Bringing some enterprise rigor to the wild world of big data, Hewlett-Packard has issued a package that will allow organizations to harness HP's Vertica analytical database engine to investigate reams of unstructured data residing in Hadoop systems.
"We're marrying the best of both worlds," said Jeff Healey, director of product marketing for HP's big data platform products. "We're bringing a proven SQL engine into the Hadoop infrastructure. You can view and explore Hadoop data without learning a whole bunch of new skills."
The HP Vertica for SQL on Hadoop package can work with the Hortonworks, MapR and Cloudera Hadoop distributions and with basic Apache Hadoop systems that may have been developed in house.
HP had found that about half of its Vertica customer base were also interested in using Hadoop, Healey said.
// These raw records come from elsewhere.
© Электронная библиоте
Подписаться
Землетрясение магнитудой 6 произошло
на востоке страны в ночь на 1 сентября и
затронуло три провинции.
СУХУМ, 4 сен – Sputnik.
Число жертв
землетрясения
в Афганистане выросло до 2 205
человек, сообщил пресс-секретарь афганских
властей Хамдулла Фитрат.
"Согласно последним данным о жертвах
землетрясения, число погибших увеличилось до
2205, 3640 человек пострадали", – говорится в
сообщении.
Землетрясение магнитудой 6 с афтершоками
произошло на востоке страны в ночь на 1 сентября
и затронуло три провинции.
In effect, this package will allow customers to use Vertica as a front end for analyzing data stored in Hadoop deployments.
A column-oriented database system, HP Vertica Analytics Platform was designed to quickly execute large-scale analysis jobs. It can field queries written in the standard SQL (Structured Query Language) recognizable by most database administrators and third-party business intelligence tools.
The Vertica engine "is very reliable and can provide the stability that enterprise customers are looking for today," said Ignacio Hwang, HP senior product manager.
Part of the package is HP's Flex Zone, which can be used to explore unstructured data with SQL without first going through the work of applying schemas to the information. Customers could also use the package to import selected data from Hadoop for faster analysis within Vertica itself.
HP will face plenty of competition in providing SQL for Hadoop. Other software that addresses this need includes the open-source Apache Hive, Cloudera's Impala (also open source), IBM's BigSQL and Pivotal's Hawq, among others.
One early user of the technology has been the Snagajob employment service, which uses the software to provide a way for its million daily Web visitors to sort through the 400,000 jobs listings that the company routinely keeps posted.
The HP Vertica Analytics Platform is available now. The company did not divulge specific pricing other than to say it would be priced on a per-node basis.